═════ Provided records

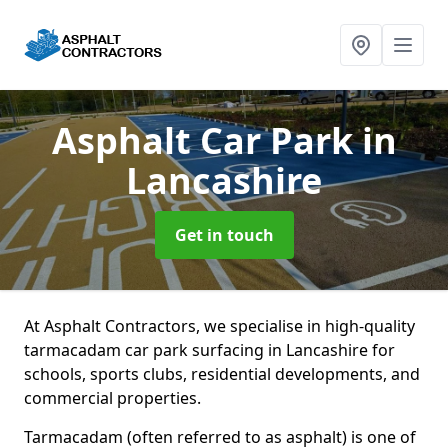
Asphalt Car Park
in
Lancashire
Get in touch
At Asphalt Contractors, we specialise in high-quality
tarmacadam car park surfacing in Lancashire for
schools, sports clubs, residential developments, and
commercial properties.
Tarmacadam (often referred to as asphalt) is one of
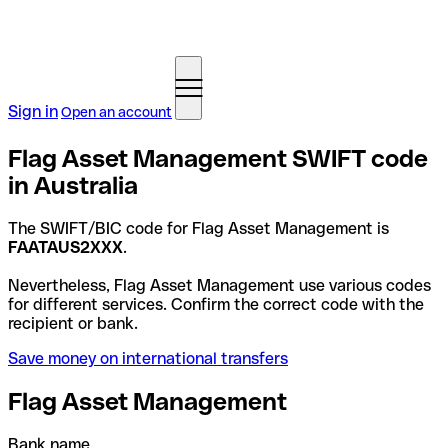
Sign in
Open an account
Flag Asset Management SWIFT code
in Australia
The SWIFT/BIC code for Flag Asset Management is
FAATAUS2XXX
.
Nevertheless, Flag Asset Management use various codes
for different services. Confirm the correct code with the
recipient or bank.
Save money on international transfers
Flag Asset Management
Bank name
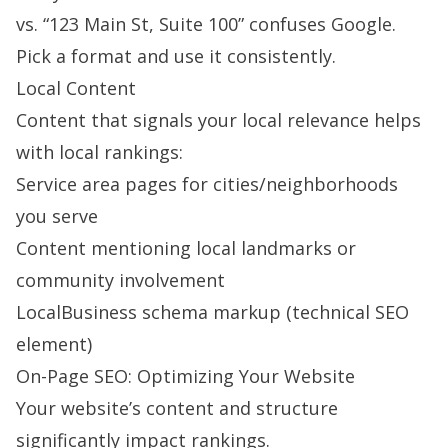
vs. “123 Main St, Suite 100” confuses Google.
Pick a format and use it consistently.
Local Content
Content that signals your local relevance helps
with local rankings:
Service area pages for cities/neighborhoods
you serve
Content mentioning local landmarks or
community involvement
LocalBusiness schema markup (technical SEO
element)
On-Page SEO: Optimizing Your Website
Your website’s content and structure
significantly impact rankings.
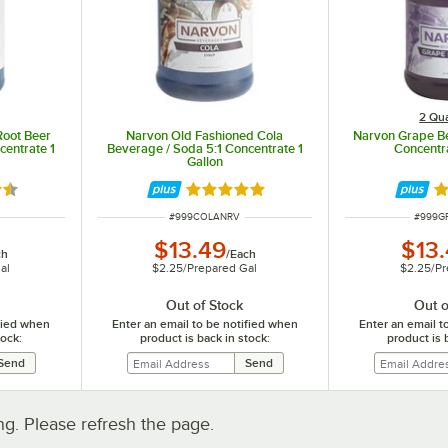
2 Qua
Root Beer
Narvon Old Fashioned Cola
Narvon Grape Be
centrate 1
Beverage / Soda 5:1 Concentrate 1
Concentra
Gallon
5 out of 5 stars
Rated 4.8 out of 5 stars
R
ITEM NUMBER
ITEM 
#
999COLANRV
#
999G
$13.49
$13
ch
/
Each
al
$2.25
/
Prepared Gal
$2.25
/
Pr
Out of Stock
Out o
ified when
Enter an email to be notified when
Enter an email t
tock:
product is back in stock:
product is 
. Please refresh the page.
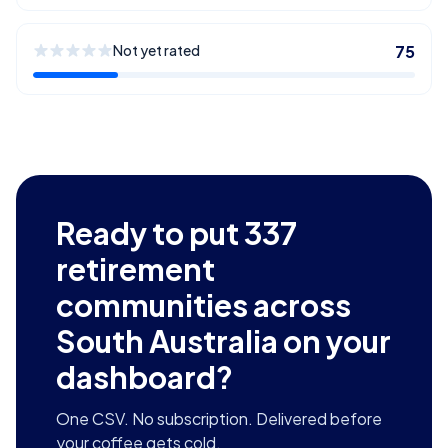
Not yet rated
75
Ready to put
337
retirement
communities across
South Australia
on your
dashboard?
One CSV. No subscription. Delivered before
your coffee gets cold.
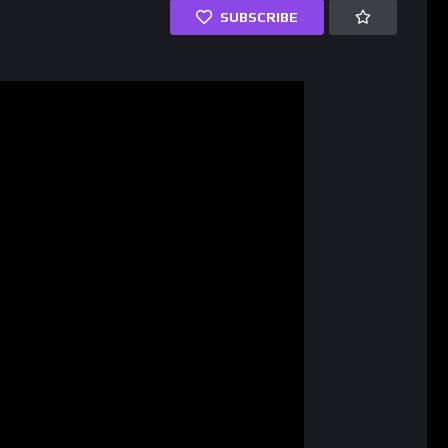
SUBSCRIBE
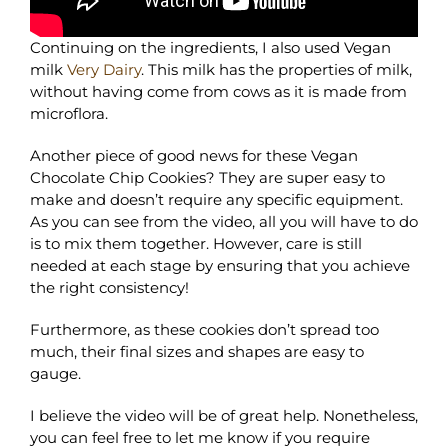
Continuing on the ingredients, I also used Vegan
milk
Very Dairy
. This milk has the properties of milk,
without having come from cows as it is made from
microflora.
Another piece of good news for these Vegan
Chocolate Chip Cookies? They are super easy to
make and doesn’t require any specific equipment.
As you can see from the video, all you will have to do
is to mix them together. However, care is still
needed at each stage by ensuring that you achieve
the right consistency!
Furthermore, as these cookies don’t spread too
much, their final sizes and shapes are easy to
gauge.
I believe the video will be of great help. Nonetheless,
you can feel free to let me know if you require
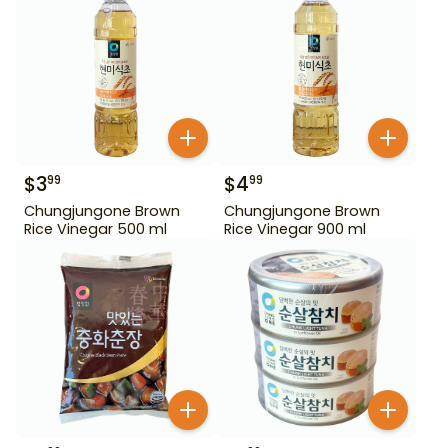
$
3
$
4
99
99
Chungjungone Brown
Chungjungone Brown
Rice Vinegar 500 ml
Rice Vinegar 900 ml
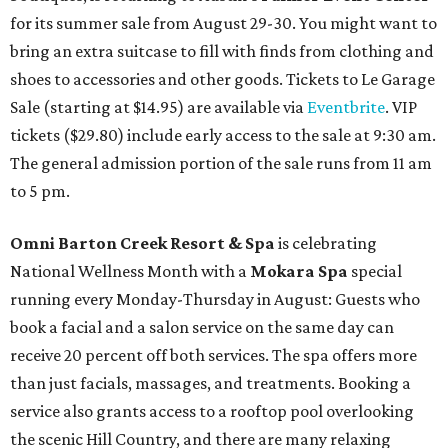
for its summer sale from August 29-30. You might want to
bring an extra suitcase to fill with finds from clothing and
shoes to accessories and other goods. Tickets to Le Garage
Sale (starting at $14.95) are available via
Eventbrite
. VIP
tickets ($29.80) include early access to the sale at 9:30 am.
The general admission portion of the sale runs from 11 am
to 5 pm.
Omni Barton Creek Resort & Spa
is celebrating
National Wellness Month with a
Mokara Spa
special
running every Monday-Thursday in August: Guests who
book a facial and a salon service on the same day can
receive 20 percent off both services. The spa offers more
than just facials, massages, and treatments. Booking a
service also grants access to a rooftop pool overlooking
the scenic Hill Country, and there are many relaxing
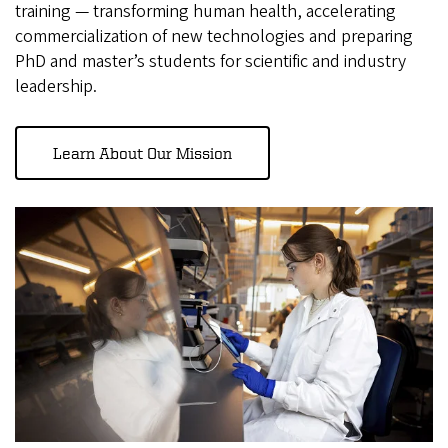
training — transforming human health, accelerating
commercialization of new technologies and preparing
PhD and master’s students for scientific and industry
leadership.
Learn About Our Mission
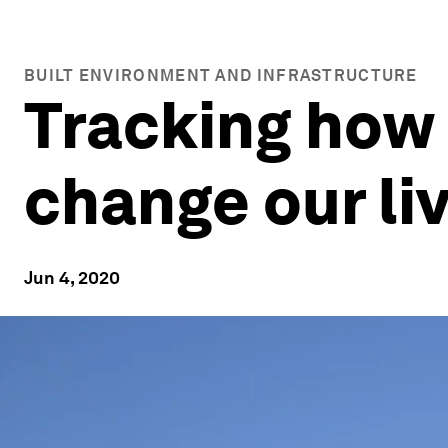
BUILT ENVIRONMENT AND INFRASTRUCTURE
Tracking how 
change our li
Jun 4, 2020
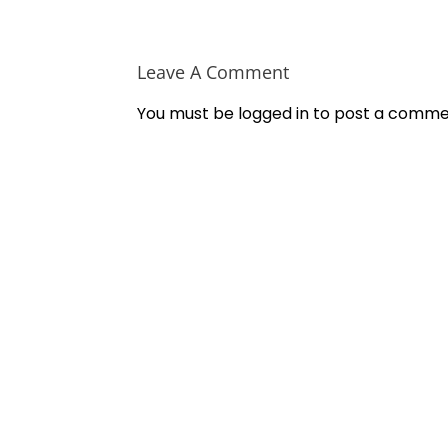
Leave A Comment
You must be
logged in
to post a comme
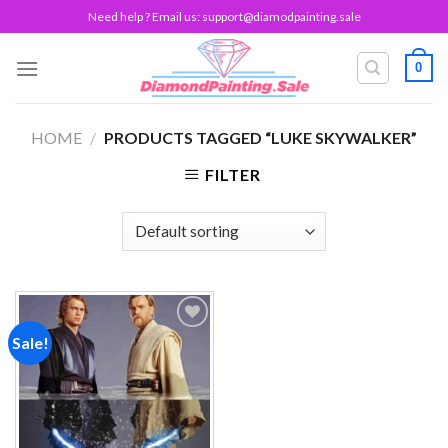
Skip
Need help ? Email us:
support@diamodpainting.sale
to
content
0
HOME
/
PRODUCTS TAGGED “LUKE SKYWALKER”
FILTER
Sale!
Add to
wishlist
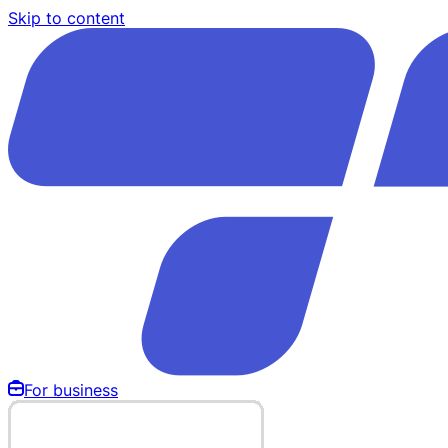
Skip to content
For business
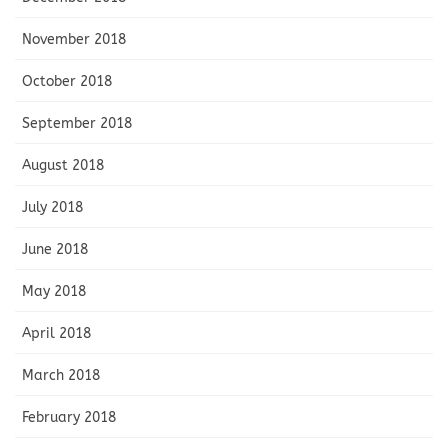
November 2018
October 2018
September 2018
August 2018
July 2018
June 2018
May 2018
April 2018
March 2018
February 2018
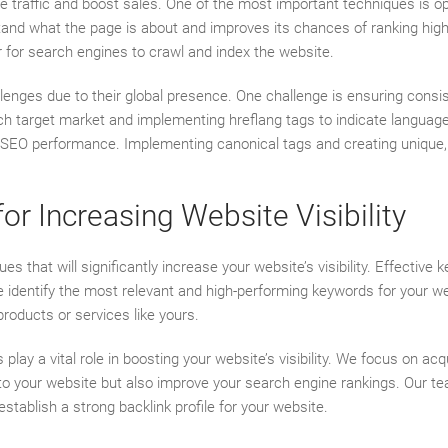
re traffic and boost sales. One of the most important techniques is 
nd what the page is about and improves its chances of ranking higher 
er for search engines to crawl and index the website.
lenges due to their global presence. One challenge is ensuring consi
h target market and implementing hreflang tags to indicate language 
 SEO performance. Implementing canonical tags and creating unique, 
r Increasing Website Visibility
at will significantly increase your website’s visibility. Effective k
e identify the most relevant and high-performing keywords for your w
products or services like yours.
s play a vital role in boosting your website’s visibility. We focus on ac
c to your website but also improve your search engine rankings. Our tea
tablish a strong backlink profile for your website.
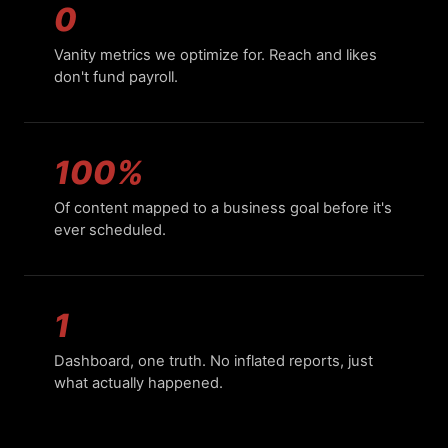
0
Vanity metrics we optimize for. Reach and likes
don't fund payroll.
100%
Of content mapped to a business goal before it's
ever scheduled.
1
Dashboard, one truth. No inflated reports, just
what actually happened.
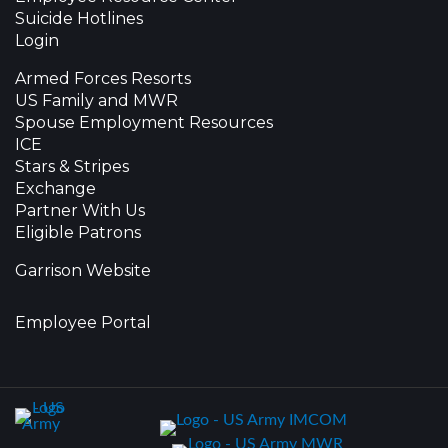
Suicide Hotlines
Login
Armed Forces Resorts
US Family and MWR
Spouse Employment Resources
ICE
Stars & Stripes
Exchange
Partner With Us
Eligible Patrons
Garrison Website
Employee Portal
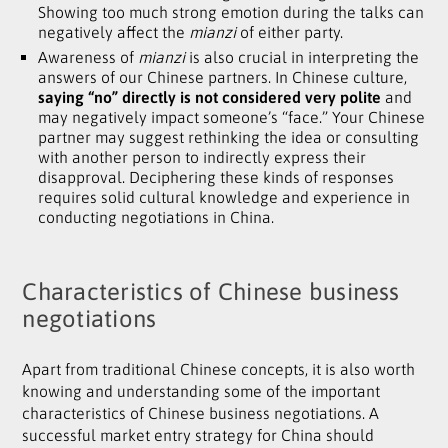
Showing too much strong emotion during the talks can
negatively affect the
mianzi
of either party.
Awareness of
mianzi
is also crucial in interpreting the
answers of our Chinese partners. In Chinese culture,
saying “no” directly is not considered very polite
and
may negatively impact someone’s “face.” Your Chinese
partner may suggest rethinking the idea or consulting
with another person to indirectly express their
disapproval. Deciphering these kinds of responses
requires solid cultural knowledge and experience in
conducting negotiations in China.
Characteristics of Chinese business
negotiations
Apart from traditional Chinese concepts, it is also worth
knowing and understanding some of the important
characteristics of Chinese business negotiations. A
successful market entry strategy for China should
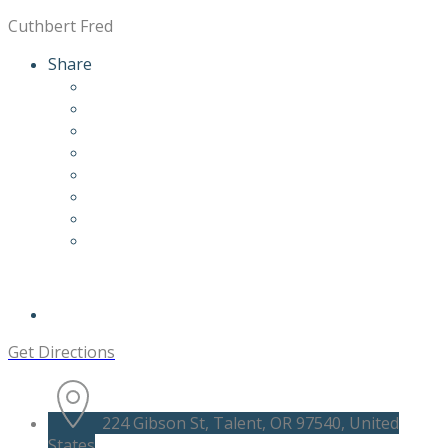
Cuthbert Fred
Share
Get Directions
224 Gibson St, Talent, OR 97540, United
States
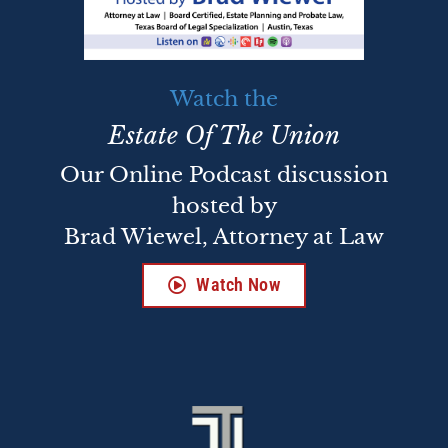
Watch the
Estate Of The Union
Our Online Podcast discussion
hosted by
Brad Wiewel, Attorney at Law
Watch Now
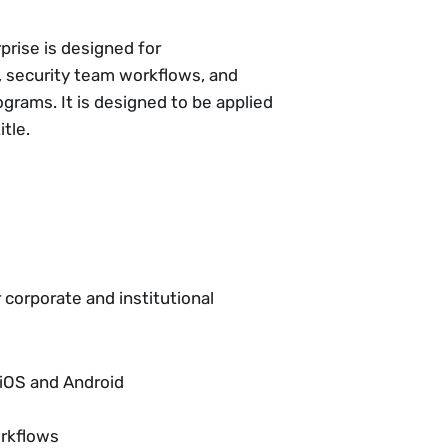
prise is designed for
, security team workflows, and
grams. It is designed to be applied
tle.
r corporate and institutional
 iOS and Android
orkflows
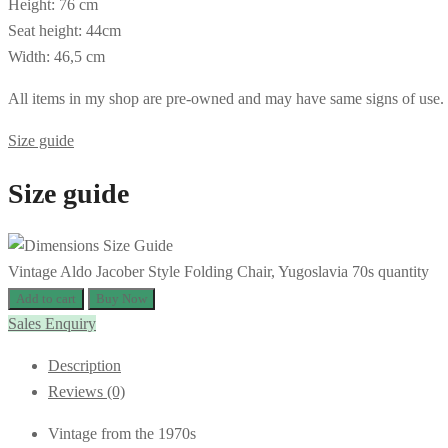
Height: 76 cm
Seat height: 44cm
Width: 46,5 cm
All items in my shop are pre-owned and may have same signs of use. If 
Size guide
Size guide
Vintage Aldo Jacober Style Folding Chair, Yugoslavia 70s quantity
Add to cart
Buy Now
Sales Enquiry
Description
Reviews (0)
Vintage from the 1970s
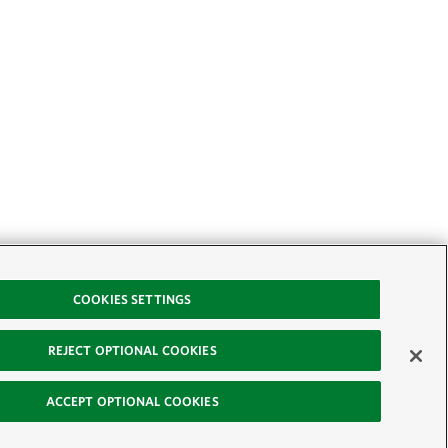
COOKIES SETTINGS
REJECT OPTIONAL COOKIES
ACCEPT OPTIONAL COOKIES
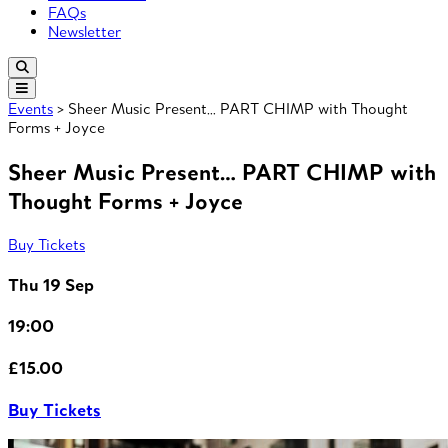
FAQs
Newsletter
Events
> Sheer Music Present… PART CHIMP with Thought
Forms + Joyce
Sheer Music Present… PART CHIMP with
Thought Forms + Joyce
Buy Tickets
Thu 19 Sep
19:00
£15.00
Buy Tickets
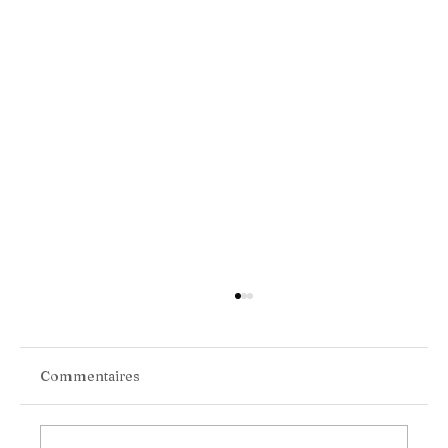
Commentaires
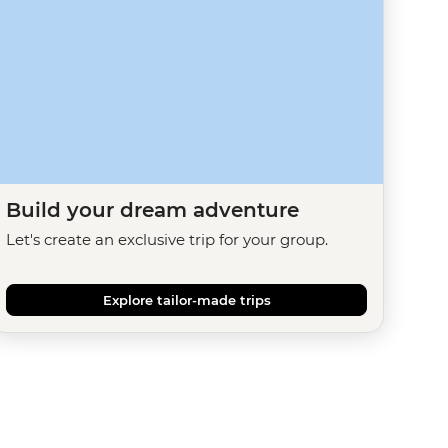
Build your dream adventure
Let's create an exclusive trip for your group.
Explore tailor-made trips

══════════

### What the task asks
Reproduce the entries exactly, from the line with "tickets ($29.80) include" to the line with "For business", both lines included, keeping no pictures.

### Answer to the exercise
tickets ($29.80) include early access to the sale at 9:30 am.
The general admission portion of the sale runs from 11 am
to 5 pm.
Omni Barton Creek Resort & Spa
is celebrating
National Wellness Month with a
Mokara Spa
special
running every Monday-Thursday in August: Guests who
book a facial and a salon service on the same day can
receive 20 percent off both services. The spa offers more
than just facials, massages, and treatments. Booking a
service also grants access to a rooftop pool overlooking
the scenic Hill Country, and there are many relaxing
training — transforming human health, accelerating
commercialization of new technologies and preparing
PhD and master’s students for scientific and industry
leadership.
Learn About Our Mission
BUILT ENVIRONMENT AND INFRASTRUCTURE
Tracking how 
change our li
Jun 4, 2020
Leave A Comment
You must be
logged in
to post a comme
Skip
Need help ? Email us:
support@diamodpainting.sale
to
content
0
HOME
/
PRODUCTS TAGGED “LUKE SKYWALKER”
FILTER
Sale!
Add to
wishlist
Skip to content
For business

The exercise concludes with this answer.